Yılların Uzunluğu ve Tarihin En Uzun Yılı: M.Ö. 46
Artık yıllar gibi bazı yılların diğerlerinden daha uzun olmasına alışmış durumdayız. Ancak tarih boyunca en uzun yıl olarak kaydedilen M.Ö. 46 yılı, normalden tam 80 gün daha uzun sürerek, 445 güne ulaşmasıyla dikkat çekmektedir. Yıllar, Dünya’nın Güneş etrafında bir tam tur atmasıyla belirlenen süreyi tanımladığından, bir yılın bu kadar uzun sürmesi oldukça ilginç bir durumdur. Takvimlerimiz ise, yılı daha iyi bir şekilde ifade edebilmemiz için aylar, haftalar ve günler gibi parçalara ayırma çabası olarak düşünülebilir.
Belirli olaylar için herkesin anlayabileceği ve takip edebileceği bir zaman dilimi oluşturma amacıyla, tarih ve saat birleşimi (örneğin, 3 Ocak 2025 günü saat 15.00) oldukça kullanışlı bir sistem sunmaktadır. Yörünge yılını takvim yılları ile eşleştirme konusunda günümüzde daha iyi bir seviyeye ulaşmış olsak da, geçmişteki takvimler bu başarıyı elde edememiştir.
Jülyen Takvimi Öncesi Roma Yılı
Julius Sezar tarafından Jülyen takviminin kullanılmaya başlanmasından önce, Roma yılı yalnızca 31 gün süren dört ay (Mart, Temmuz, Ekim ve Mayıs) içeriyordu. Diğer aylar, 28 gün süren Şubat hariç, her biri 29 gün ile daha kısa bir yapıya sahipti. Bu durum, takvimin Dünya’nın Güneş etrafındaki hareketiyle hızla uyumsuz hale gelmesine neden oldu. M.Ö. 200 civarında, bu uyumsuzluk o kadar fazla hale geldi ki, günümüzde 14 Mart olarak bildiğimiz tarihte gerçekleşen neredeyse tam bir tutulmanın, 11 Temmuz’da meydana geldiği kaydedildi.

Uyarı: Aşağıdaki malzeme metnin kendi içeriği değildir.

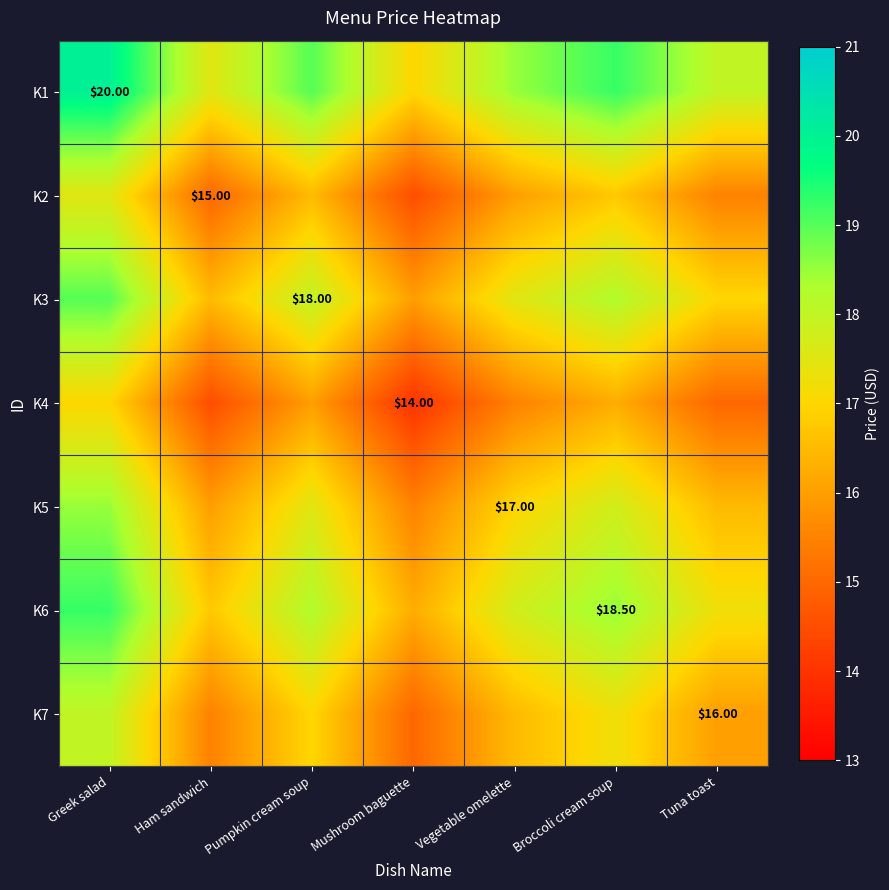

At which category is the sum across all series the highest?

Greek salad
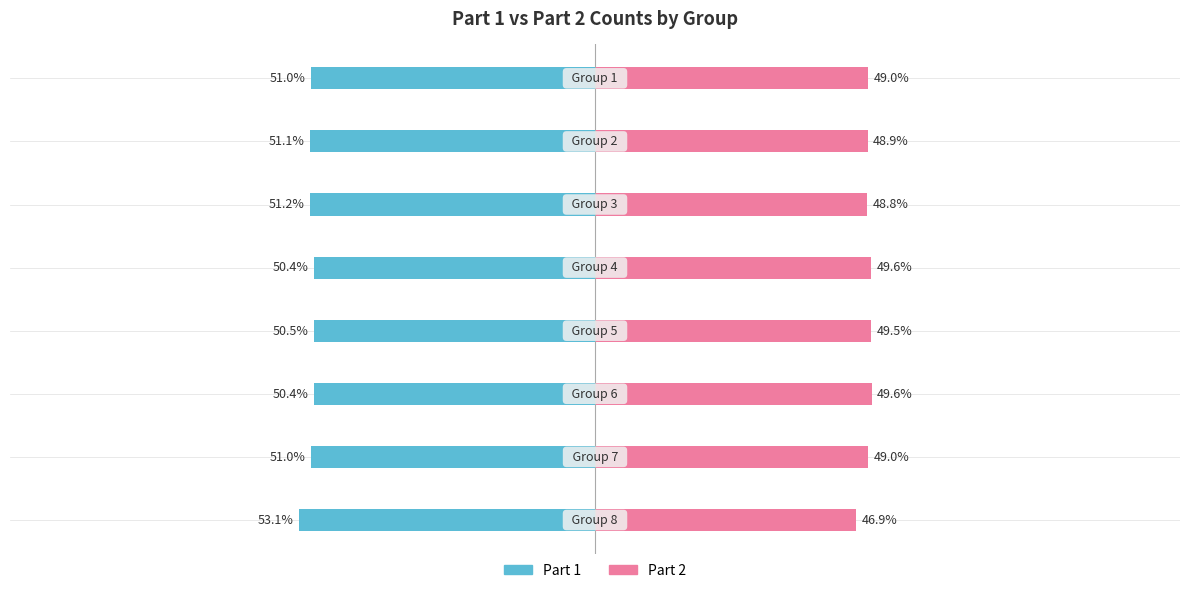

How many bars are there in total?

16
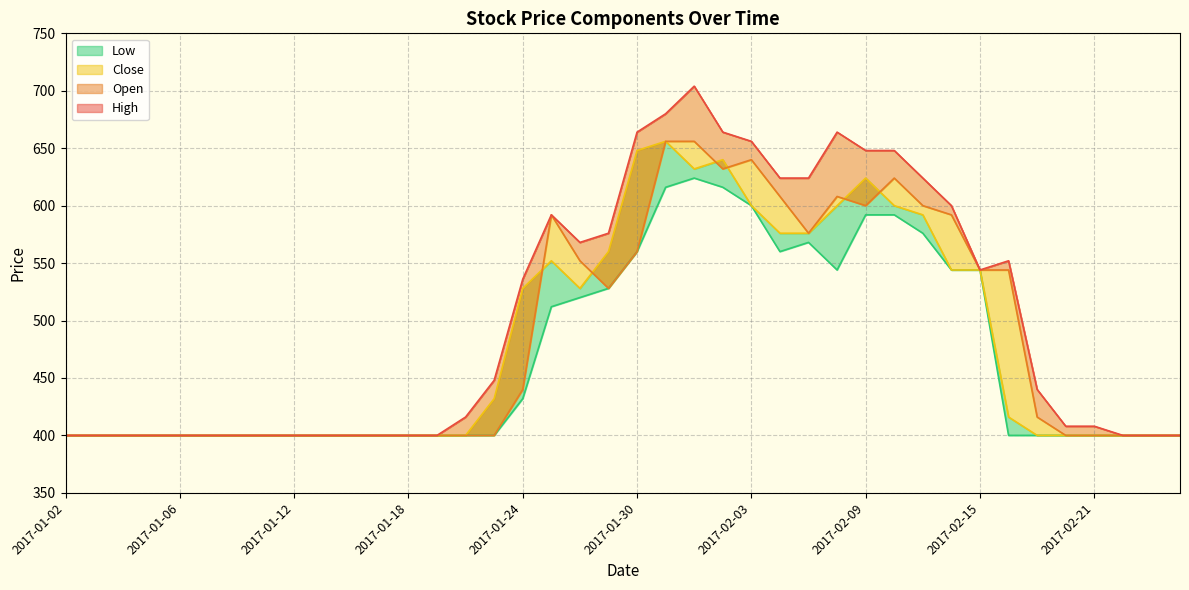

True or false: Low and Open cross at least once.

False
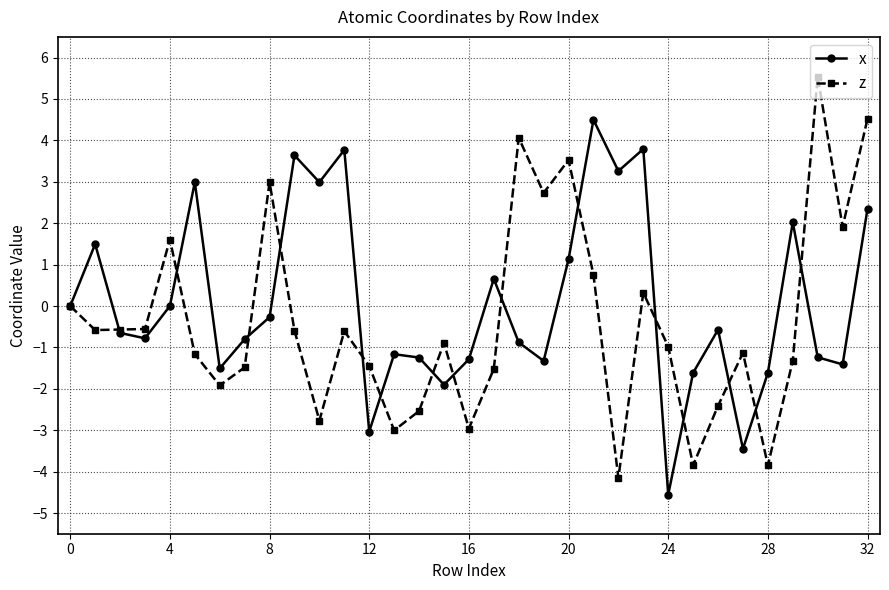

What is the value of the z point at the 30th from the left?

-1.3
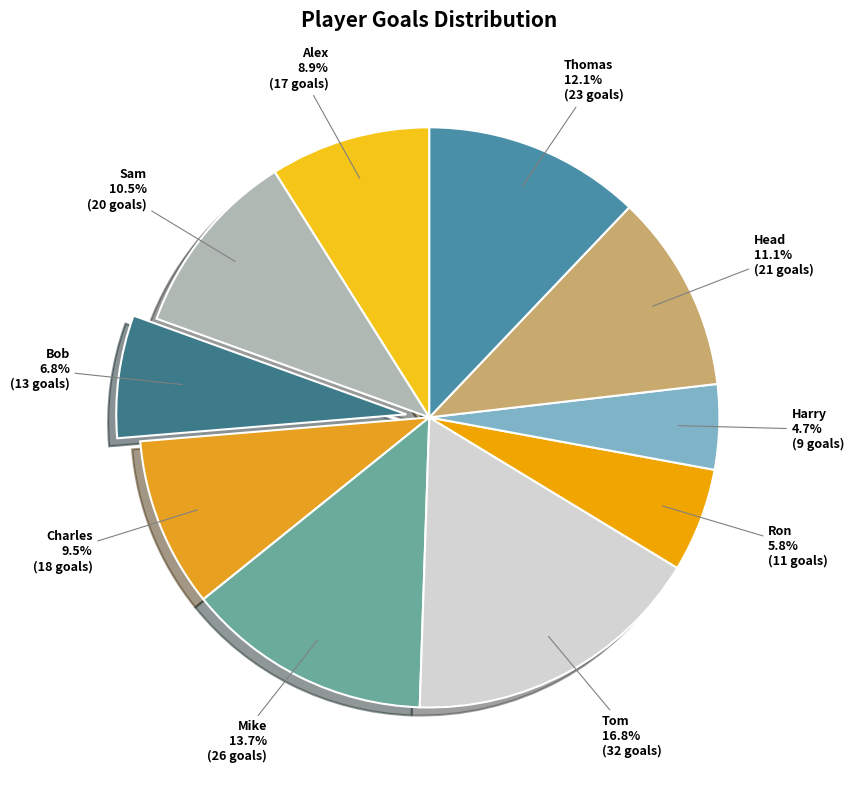

To the nearest percent, what is the average slice percentage?

10%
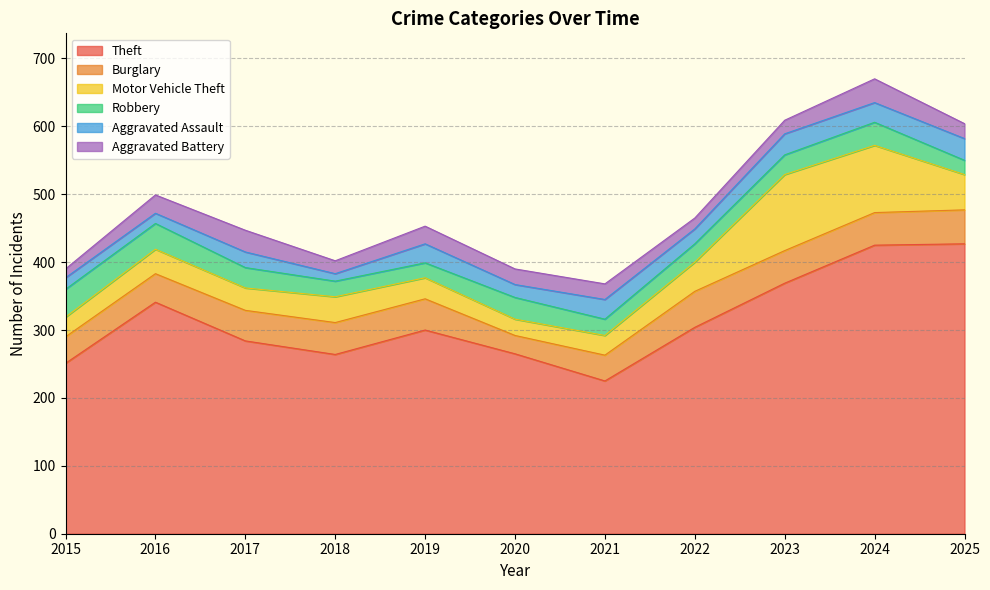

Which series ends up on top after the final intersection of Robbery and Motor Vehicle Theft?

Motor Vehicle Theft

Tarihlerdeki bu kaymayı önlemek amacıyla, her birkaç yılda bir “Mercedonius” adı verilen bir artık ay eklenmesi gerekiyordu. Bu sistem, takvimin bozulmasını önlemek için mükemmel bir yöntem olmasa da, en azından hedefine yaklaşabiliyordu. Ancak Mercedonius sisteminin, politik suistimal riski taşıdığı da hızlı bir şekilde anlaşılmıştır. Pontifeks Maksimus ve Pontifler Koleji, takvimi değiştirme yetkisine sahipti ve bu ruhani liderler, bazen görev sürelerini uzatmak gibi politik amaçlar için bu yetkiyi kullanabiliyordu.
Jülyen Takviminin Doğuşu
M.Ö. 45 yılında, Julius Sezar, bu karışıklığı gidermek adına Jülyen takvimini devreye almıştır. İlginç bir şekilde, Şubat ayı hariç, tüm kısa aylara bir veya iki gün ekleyerek bir yıldaki toplam gün sayısını daha bilindik bir rakam olan 365’e çıkarmıştır. Bu düzenlemenin ardından artık ay sistemi kaldırılmış ve her dört yılda bir gün eklenmesine karar verilerek, Güneş çevresindeki hareketimize uyumlu bir sistem oluşturulmuştur. Ancak tüm bu sistemin etkin bir şekilde işleyebilmesi için, öncelikle takvimin düzeltilerek doğru mevsimlerin doğru zaman dilimlerine yerleştirilmesi gerekmekteydi.
Bu düzeltmeyi gerçekleştirmek için Sezar, M.Ö. 46 yılına birkaç ay eklemiştir. Romalı tarihçi Suetonius, “Julius Sezar’ın hayatı” adlı eserinde, “ayrıca, mevsimlerin doğru hesaplanmasının Ocak ayının bir sonraki Kalends’inden başlayabilmesi için, Kasım ve Aralık ayları arasına iki ay daha ekledi” şeklinde yazarak, ekliyor: “Bu nedenle bu düzenlemelerin yapıldığı yıl, eski geleneğe göre o yıla ait olan artık ay da dahil olmak üzere on beş aylık bir yıldı.” Sonuç olarak, M.Ö. 46 yılı, 445 günle kayıtlı tarihteki en uzun yıl olarak tarihe geçmiştir ve bazen annus confusedis veya “karışıklık yılı” olarak da anılmaktadır.